You Fucks! YOU GODDAMN WHORES!! VIDEO GAMES DON’T MAKE PEOPLE SHOOT EACH OTHER. I PLAY GODDAMN COUNTERSTRIKE… DO YOU SEE ME SHOOTING THE FUCK OUT OF INNOCENT BYSTANDERS?? DO YOU?! DO YOU??? I played “duck hunt” as a wee glarGH, do you see me going around shooting people/ducks/dogs?
Thank you, Wal-Mart for being cowardly, facist fucks and trying to cover your bastard corporate asses.
FUCK!
And Fuck you too, Bobbie Harkey. I think you should be trying to put an end to REAL violence, not simulated, pixel-poppin play. Don’t blame viddies and don’t encourage hick-ass-custard Wal-Mart in their presuming to know what’s the best for our goddamn country. Fuck, their censored CD’s were bad enough. Now I know I’m not gonna shop there, anymore.

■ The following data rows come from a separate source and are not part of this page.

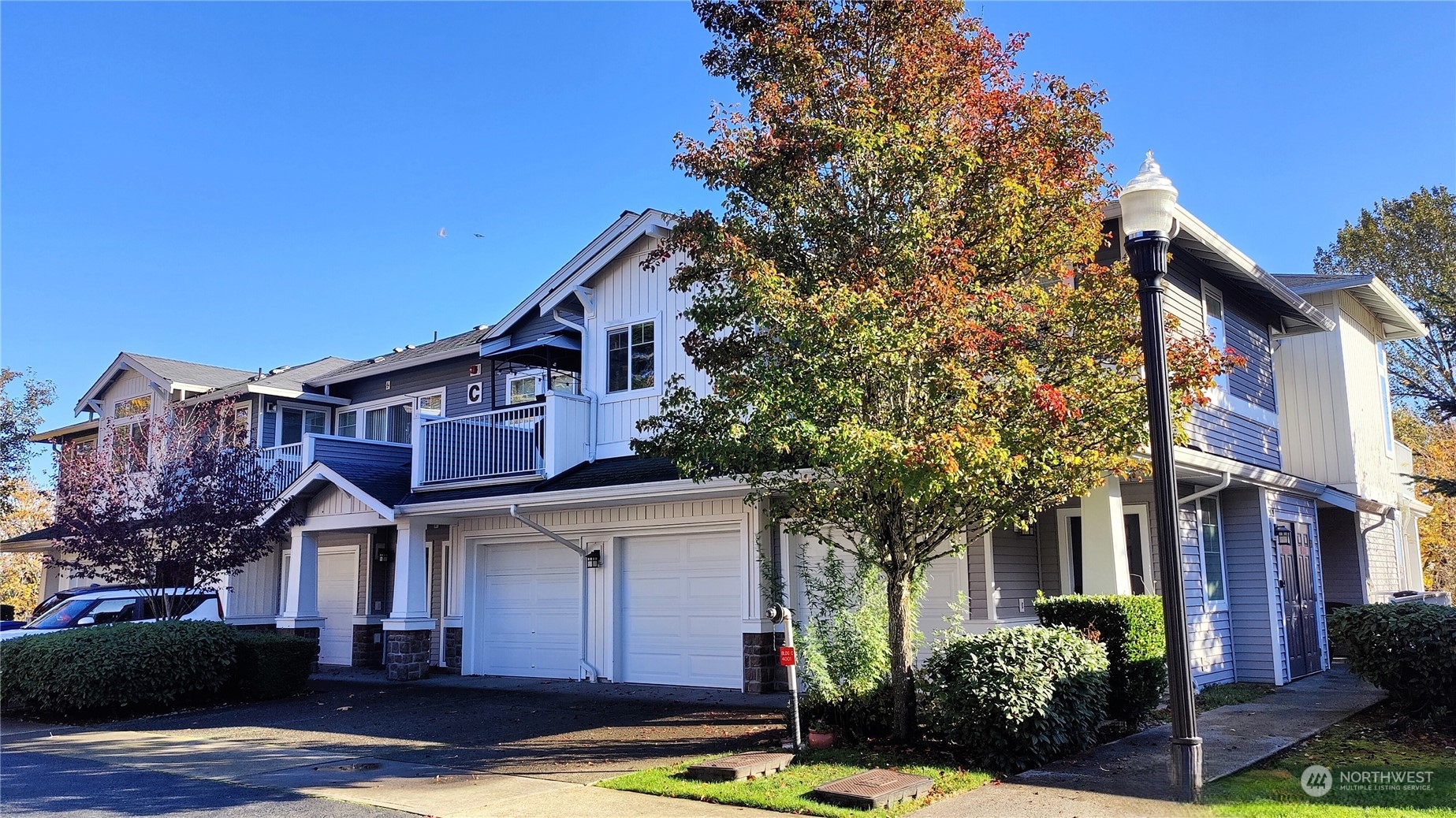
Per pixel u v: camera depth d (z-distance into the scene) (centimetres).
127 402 2497
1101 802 698
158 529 1627
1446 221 3180
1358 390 1858
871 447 716
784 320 783
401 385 2198
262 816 743
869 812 690
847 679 945
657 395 1515
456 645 1694
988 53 918
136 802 801
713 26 955
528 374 1912
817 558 1299
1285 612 1444
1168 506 659
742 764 816
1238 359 834
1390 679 1002
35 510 3192
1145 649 983
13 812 775
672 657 1436
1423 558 3089
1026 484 835
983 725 813
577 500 1387
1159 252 686
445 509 1542
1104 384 818
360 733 1119
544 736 1052
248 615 1917
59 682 1288
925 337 775
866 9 912
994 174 856
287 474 1906
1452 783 752
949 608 1174
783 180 881
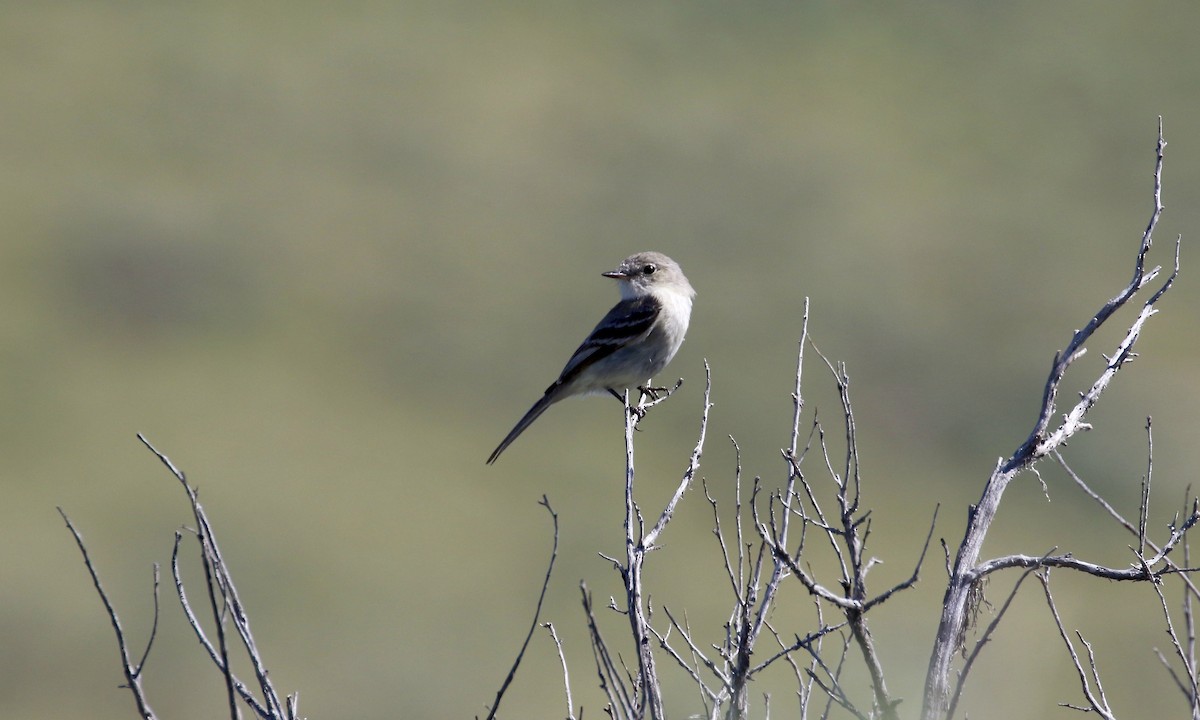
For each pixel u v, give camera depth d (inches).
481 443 1632.6
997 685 340.5
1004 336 1893.5
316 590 1177.4
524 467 1508.4
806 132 2583.7
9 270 1914.4
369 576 1217.4
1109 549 1270.9
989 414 1642.5
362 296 1984.5
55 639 1032.2
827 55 2913.4
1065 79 2783.0
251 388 1723.7
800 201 2314.2
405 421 1675.7
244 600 1141.1
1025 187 2395.4
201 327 1866.4
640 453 1503.4
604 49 2891.2
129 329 1836.9
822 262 2118.6
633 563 301.7
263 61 2630.4
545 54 2834.6
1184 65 2839.6
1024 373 1763.0
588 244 2206.0
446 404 1747.0
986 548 1275.8
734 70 2859.3
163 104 2454.5
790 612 679.7
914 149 2549.2
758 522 281.6
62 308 1859.0
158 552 1229.1
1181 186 2378.2
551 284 2086.6
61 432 1531.7
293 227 2145.7
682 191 2354.8
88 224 2041.1
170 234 2050.9
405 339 1900.8
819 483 1429.6
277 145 2380.7
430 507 1416.1
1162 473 1401.3
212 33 2714.1
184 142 2340.1
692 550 1209.4
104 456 1487.5
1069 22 3002.0
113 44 2615.7
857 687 325.1
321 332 1892.2
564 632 1016.9
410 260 2097.7
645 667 286.0
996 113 2701.8
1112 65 2822.3
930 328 1903.3
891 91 2802.7
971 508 298.8
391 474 1503.4
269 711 284.5
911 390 1705.2
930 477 1481.3
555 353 1909.4
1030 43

[qoute]You Fucks! YOU GODDAMN WHORES!! VIDEO GAMES DON’T MAKE PEOPLE SHOOT EACH OTHER. I PLAY GODDAMN COUNTERSTRIKE… DO YOU SEE ME SHOOTING THE FUCK OUT OF INNOCENT BYSTANDERS?? DO YOU?! DO YOU??? I played “duck hunt” as a wee glarGH, do you see me going around shooting people/ducks/dogs?
[/quote]
This is too funny. I would give it an A for irony mostly because you are arguing that video games don’t make people violent and you shoot off the verbal equivalent of an m16.
For what it is worth, I agree with you. People have to own up to their own mistakes and be responsible about things. It just doesn’t happen in our litigious culture as often anymore.
ehehheeh. no. that’s just me. I have… “issues”. and I’m a mouthy glarGH. This still does not make me go out and kill. And if I were to go out and kill, I’d do it for a damn better reason than “huhuhuhhhuh shooting’s cool. I saw them do this in “Medal of Honor” huhuhuhuhhhuh.” How many people even do that, anyways?
sigh
Anyhoo. It just torked me off, as a vid gamer kid.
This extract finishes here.